— Extracted data —
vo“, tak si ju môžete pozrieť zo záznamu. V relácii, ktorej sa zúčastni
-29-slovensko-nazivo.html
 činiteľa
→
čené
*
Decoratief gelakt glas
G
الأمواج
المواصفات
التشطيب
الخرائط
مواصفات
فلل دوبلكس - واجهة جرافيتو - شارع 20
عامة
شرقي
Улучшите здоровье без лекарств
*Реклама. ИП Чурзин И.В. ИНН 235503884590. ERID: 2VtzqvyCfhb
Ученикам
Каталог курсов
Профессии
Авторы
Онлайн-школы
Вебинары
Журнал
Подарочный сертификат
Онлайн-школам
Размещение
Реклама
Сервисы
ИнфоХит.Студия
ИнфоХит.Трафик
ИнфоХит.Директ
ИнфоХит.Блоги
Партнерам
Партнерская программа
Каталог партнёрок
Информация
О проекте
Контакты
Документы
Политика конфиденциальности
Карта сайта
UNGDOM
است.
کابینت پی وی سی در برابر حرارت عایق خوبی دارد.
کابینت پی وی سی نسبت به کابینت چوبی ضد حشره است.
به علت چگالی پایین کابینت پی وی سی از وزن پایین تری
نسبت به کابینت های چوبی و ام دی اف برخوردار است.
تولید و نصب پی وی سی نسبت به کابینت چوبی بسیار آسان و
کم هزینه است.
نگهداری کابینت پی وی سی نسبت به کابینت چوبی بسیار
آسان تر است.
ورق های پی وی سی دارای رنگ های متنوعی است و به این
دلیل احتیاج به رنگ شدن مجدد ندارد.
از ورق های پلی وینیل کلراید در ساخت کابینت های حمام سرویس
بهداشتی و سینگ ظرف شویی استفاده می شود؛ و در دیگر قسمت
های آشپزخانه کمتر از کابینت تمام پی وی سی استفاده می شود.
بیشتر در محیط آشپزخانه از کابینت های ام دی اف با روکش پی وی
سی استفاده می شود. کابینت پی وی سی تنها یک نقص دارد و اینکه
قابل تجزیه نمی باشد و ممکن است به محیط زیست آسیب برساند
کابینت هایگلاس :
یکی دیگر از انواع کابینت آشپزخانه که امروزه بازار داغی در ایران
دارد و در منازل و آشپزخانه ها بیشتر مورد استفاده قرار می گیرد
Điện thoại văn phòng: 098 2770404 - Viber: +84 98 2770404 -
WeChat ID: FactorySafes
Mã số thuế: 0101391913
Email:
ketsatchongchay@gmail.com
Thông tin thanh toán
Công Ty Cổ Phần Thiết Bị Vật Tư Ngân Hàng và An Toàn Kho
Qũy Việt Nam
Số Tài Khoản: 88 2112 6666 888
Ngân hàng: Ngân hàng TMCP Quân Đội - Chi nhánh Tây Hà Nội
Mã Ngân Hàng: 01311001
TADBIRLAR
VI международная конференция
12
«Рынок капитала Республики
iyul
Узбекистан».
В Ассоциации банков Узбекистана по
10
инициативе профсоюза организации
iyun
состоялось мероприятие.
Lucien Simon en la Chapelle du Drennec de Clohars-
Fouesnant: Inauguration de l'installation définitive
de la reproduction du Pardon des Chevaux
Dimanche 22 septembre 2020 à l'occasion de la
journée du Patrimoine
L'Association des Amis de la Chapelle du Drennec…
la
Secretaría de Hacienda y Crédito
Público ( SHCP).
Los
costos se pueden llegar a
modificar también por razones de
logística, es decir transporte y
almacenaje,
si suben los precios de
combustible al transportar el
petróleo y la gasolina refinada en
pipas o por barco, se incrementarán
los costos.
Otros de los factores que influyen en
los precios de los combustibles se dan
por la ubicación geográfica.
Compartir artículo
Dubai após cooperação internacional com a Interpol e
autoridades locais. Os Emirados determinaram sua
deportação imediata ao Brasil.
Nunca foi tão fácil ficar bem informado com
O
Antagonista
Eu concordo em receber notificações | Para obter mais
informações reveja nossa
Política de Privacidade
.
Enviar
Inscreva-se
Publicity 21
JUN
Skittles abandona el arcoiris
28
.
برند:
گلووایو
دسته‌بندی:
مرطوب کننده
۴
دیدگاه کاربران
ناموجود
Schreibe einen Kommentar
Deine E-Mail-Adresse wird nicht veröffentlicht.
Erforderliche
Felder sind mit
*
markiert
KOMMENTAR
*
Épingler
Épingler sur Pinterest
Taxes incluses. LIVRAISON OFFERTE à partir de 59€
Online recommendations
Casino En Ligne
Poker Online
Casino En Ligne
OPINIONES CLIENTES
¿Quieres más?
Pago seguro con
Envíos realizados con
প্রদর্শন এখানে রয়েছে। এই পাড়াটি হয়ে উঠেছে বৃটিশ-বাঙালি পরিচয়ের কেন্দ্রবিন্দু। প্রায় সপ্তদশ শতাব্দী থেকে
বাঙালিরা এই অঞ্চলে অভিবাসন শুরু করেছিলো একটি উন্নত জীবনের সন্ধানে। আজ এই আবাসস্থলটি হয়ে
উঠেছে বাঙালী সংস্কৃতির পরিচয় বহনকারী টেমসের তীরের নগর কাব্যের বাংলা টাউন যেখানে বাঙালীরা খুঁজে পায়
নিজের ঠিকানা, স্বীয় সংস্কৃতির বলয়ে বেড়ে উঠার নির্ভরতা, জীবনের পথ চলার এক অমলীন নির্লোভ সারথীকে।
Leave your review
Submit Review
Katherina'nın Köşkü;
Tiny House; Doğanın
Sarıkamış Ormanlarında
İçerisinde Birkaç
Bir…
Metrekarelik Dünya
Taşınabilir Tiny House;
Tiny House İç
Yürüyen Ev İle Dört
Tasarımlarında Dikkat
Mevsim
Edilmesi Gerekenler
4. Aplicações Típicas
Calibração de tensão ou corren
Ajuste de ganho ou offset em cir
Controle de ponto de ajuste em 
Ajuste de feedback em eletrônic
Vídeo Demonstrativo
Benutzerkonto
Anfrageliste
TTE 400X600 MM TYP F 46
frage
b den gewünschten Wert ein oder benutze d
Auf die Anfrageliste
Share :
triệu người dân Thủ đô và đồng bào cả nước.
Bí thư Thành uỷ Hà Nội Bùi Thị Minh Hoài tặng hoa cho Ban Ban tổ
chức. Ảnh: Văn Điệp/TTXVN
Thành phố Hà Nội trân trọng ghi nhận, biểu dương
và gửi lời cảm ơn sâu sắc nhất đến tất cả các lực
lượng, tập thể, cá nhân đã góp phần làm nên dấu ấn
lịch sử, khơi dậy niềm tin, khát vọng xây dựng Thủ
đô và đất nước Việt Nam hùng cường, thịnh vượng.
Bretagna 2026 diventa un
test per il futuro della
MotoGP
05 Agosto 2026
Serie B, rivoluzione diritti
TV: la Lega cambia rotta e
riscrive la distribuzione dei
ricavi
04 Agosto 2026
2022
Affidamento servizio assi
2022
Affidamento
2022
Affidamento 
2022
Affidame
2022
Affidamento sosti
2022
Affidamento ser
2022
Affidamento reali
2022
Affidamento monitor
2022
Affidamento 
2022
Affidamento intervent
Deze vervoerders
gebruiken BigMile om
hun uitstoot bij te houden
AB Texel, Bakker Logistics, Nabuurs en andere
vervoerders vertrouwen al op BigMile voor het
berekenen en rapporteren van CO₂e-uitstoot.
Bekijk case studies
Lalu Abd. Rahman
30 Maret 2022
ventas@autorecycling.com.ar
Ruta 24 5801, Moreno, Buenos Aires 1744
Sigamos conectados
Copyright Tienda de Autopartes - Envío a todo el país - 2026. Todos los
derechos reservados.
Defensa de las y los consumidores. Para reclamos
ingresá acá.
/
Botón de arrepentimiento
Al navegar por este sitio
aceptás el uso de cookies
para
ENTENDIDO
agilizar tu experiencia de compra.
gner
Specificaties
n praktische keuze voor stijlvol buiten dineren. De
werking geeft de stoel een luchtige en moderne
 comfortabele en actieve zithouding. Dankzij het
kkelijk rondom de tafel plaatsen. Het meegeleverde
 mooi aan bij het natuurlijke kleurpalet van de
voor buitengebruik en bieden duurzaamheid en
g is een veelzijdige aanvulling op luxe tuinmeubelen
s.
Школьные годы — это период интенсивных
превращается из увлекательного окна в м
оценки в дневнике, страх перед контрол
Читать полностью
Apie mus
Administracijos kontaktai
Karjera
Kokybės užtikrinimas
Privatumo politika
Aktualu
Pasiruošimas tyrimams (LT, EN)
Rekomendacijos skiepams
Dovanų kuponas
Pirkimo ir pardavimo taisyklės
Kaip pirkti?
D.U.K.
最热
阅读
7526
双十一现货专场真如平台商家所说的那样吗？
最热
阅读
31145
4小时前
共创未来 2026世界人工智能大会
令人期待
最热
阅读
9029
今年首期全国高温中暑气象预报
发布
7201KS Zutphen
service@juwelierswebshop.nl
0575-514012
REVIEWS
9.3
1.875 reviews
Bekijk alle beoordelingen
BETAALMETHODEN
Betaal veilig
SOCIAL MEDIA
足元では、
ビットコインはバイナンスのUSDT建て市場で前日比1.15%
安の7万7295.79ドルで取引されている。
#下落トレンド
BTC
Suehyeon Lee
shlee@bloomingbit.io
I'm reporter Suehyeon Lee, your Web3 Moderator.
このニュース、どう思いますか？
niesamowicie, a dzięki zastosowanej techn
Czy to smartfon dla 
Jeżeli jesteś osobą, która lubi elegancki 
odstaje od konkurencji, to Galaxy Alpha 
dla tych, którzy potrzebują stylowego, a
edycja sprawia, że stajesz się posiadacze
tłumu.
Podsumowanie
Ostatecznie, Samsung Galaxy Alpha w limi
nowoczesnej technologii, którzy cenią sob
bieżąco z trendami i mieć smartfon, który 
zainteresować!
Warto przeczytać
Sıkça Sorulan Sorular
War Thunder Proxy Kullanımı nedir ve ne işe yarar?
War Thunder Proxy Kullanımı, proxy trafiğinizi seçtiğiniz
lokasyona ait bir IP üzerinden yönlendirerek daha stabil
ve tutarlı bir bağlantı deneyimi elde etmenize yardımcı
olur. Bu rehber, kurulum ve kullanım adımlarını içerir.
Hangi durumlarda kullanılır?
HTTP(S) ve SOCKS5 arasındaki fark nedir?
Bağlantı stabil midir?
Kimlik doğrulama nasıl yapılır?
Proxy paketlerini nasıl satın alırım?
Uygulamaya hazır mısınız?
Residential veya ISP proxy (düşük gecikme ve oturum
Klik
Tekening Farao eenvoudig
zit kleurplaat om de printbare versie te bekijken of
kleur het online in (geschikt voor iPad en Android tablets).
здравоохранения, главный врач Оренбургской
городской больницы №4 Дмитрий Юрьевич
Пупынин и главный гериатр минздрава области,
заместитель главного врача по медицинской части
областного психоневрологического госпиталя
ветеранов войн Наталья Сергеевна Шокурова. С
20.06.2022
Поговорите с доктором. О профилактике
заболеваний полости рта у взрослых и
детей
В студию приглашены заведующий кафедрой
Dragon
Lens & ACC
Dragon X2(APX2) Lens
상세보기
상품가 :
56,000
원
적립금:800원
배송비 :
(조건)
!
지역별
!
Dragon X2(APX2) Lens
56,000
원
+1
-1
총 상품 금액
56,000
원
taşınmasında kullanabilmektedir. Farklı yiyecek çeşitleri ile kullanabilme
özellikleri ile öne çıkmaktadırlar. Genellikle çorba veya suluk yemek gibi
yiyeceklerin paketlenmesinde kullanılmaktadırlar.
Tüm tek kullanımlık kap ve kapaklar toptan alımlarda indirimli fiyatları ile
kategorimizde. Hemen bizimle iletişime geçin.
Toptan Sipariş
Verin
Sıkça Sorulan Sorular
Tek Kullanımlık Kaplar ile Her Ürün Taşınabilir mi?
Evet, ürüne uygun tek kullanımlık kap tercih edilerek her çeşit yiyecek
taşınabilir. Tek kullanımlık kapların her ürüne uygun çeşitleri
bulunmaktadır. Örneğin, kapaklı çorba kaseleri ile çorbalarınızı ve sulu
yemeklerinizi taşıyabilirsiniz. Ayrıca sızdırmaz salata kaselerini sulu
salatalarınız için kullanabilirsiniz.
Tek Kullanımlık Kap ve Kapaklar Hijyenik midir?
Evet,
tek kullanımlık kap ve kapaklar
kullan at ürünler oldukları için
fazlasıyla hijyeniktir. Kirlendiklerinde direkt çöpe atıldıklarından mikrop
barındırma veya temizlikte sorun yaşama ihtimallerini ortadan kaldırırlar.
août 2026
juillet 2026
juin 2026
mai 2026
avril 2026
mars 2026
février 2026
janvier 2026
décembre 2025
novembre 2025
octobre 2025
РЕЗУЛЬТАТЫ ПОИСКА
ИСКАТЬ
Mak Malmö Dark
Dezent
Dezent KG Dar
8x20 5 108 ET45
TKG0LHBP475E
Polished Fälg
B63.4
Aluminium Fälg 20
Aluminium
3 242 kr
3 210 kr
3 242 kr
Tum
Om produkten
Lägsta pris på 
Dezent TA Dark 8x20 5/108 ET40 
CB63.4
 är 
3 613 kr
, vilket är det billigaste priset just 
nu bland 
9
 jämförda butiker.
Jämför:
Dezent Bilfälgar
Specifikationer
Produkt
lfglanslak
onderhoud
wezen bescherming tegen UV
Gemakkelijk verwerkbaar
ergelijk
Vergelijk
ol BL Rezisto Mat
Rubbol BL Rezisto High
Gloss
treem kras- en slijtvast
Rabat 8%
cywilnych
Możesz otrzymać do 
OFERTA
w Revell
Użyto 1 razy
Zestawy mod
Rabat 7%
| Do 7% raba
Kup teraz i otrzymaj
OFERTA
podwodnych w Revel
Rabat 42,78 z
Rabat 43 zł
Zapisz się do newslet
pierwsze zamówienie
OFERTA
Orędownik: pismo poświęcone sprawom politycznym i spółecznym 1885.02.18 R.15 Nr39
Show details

— Work item —
Return only the stretch of the material above from the line holding "здравоохранения, главный врач Оренбургской" through the line holding "областного психоневрологического госпиталя", copied exactly.

— Output below —
здравоохранения, главный врач Оренбургской
городской больницы №4 Дмитрий Юрьевич
Пупынин и главный гериатр минздрава области,
заместитель главного врача по медицинской части
областного психоневрологического госпиталя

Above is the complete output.